→ **Instructions for the task**:
Return the lines below word for word, starting with the line that contains "collector number: 7687" and ending after the line that contains "name author: (Willd.".

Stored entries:
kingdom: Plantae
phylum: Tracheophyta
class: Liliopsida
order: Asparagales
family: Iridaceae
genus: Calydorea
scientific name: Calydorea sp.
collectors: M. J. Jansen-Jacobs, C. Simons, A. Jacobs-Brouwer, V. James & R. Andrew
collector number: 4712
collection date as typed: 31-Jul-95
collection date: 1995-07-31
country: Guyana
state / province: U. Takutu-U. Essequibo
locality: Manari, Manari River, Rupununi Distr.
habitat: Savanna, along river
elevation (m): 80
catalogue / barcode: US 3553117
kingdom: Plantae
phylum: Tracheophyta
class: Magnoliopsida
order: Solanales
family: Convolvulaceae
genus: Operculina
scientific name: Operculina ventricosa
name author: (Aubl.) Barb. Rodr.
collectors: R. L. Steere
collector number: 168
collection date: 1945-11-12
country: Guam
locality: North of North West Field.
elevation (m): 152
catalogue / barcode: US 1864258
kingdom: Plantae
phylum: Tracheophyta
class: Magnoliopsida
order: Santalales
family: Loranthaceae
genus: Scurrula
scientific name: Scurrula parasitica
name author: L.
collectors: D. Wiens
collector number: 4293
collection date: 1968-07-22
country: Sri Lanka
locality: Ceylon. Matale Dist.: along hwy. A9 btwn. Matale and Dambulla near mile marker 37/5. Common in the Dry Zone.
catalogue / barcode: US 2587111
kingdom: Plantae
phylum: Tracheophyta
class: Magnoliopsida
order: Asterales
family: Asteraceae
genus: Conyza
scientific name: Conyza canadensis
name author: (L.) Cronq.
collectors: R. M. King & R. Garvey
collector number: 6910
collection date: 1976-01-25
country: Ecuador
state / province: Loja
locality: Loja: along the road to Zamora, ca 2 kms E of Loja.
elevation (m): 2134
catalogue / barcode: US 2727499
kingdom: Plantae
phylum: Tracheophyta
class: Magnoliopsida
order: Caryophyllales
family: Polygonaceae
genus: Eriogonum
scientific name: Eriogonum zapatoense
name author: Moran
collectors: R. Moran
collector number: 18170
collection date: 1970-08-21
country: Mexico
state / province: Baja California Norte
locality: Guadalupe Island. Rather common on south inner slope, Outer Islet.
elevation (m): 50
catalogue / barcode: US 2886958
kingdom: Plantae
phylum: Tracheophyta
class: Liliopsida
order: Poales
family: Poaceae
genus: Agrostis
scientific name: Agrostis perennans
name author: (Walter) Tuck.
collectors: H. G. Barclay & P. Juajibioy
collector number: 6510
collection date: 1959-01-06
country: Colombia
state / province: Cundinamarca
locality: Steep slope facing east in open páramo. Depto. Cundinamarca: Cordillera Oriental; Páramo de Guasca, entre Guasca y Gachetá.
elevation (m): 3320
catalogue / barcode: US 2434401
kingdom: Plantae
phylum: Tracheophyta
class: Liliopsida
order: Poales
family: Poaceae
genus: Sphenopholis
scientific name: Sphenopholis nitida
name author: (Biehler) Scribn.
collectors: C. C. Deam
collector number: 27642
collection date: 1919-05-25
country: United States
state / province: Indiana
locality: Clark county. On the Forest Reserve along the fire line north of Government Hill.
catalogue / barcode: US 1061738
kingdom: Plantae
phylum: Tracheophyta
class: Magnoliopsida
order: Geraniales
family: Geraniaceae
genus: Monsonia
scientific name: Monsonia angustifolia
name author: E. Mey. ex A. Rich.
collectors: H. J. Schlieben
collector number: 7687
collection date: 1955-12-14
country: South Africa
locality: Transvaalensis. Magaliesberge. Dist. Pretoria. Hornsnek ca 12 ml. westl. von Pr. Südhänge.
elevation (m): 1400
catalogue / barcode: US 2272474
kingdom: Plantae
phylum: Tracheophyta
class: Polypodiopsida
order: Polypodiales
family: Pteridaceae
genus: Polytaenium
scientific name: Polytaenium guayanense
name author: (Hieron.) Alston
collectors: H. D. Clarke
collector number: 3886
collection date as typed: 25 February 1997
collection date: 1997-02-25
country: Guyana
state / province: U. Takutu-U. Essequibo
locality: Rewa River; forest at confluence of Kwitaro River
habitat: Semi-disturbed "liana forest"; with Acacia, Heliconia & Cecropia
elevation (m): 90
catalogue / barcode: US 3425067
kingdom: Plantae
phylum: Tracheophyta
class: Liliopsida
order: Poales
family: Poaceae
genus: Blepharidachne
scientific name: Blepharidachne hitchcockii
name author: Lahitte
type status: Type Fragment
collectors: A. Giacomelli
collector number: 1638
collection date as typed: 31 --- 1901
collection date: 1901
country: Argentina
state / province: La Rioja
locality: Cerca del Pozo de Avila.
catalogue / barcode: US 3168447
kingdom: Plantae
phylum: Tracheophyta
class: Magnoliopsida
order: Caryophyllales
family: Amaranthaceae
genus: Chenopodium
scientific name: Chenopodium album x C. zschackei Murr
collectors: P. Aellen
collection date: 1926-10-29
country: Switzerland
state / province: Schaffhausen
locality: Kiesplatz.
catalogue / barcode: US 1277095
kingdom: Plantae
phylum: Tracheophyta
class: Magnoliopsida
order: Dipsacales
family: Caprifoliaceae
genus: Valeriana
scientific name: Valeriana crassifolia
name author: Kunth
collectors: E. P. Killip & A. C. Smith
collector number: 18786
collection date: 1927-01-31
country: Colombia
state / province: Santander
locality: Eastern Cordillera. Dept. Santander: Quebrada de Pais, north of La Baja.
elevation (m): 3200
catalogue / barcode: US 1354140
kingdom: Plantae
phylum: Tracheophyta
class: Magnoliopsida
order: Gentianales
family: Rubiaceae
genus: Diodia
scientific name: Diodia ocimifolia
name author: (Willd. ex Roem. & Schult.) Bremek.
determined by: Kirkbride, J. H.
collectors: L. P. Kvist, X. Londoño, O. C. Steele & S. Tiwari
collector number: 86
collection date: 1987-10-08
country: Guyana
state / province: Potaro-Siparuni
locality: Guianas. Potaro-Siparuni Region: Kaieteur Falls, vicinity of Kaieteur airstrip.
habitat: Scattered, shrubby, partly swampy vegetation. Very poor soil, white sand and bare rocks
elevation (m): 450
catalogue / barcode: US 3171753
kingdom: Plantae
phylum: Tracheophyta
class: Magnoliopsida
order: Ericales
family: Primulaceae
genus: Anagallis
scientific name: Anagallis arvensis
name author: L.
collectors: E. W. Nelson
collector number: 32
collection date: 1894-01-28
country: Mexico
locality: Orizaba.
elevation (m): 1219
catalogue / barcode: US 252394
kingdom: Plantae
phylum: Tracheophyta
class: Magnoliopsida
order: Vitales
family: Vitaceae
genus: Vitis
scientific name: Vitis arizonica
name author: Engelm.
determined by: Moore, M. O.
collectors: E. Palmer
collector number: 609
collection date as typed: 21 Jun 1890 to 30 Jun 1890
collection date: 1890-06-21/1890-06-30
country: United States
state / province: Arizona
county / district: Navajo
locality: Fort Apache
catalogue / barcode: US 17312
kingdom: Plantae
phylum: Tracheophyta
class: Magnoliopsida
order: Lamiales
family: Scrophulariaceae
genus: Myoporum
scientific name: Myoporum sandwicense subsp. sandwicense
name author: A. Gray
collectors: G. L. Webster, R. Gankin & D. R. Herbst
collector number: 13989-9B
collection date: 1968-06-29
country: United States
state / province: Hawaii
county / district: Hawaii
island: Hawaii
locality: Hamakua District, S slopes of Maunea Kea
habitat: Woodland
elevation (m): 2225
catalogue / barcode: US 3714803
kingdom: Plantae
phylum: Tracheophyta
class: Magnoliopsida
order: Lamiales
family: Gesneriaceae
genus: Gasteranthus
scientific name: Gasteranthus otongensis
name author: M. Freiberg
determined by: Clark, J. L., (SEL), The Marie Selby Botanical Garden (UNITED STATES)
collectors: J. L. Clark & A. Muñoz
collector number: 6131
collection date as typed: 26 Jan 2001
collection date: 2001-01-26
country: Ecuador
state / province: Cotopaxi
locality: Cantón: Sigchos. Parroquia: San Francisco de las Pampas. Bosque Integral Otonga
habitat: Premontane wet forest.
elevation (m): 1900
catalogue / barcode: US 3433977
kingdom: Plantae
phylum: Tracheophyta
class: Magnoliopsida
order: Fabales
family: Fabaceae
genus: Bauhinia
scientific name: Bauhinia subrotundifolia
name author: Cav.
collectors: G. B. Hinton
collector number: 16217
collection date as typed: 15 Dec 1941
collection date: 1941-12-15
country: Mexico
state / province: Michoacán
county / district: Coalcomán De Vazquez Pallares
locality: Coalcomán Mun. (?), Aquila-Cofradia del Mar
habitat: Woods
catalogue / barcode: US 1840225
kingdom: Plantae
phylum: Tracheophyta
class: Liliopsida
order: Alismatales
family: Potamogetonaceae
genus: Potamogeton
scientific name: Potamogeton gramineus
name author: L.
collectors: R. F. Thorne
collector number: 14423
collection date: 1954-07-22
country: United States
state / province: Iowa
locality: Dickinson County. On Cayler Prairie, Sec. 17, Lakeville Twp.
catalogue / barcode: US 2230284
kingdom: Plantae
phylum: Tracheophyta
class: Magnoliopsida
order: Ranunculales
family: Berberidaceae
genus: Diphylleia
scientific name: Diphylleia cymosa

→ **Solution for this task**:
collector number: 7687
collection date: 1955-12-14
country: South Africa
locality: Transvaalensis. Magaliesberge. Dist. Pretoria. Hornsnek ca 12 ml. westl. von Pr. Südhänge.
elevation (m): 1400
catalogue / barcode: US 2272474
kingdom: Plantae
phylum: Tracheophyta
class: Polypodiopsida
order: Polypodiales
family: Pteridaceae
genus: Polytaenium
scientific name: Polytaenium guayanense
name author: (Hieron.) Alston
collectors: H. D. Clarke
collector number: 3886
collection date as typed: 25 February 1997
collection date: 1997-02-25
country: Guyana
state / province: U. Takutu-U. Essequibo
locality: Rewa River; forest at confluence of Kwitaro River
habitat: Semi-disturbed "liana forest"; with Acacia, Heliconia & Cecropia
elevation (m): 90
catalogue / barcode: US 3425067
kingdom: Plantae
phylum: Tracheophyta
class: Liliopsida
order: Poales
family: Poaceae
genus: Blepharidachne
scientific name: Blepharidachne hitchcockii
name author: Lahitte
type status: Type Fragment
collectors: A. Giacomelli
collector number: 1638
collection date as typed: 31 --- 1901
collection date: 1901
country: Argentina
state / province: La Rioja
locality: Cerca del Pozo de Avila.
catalogue / barcode: US 3168447
kingdom: Plantae
phylum: Tracheophyta
class: Magnoliopsida
order: Caryophyllales
family: Amaranthaceae
genus: Chenopodium
scientific name: Chenopodium album x C. zschackei Murr
collectors: P. Aellen
collection date: 1926-10-29
country: Switzerland
state / province: Schaffhausen
locality: Kiesplatz.
catalogue / barcode: US 1277095
kingdom: Plantae
phylum: Tracheophyta
class: Magnoliopsida
order: Dipsacales
family: Caprifoliaceae
genus: Valeriana
scientific name: Valeriana crassifolia
name author: Kunth
collectors: E. P. Killip & A. C. Smith
collector number: 18786
collection date: 1927-01-31
country: Colombia
state / province: Santander
locality: Eastern Cordillera. Dept. Santander: Quebrada de Pais, north of La Baja.
elevation (m): 3200
catalogue / barcode: US 1354140
kingdom: Plantae
phylum: Tracheophyta
class: Magnoliopsida
order: Gentianales
family: Rubiaceae
genus: Diodia
scientific name: Diodia ocimifolia
name author: (Willd. ex Roem. & Schult.) Bremek.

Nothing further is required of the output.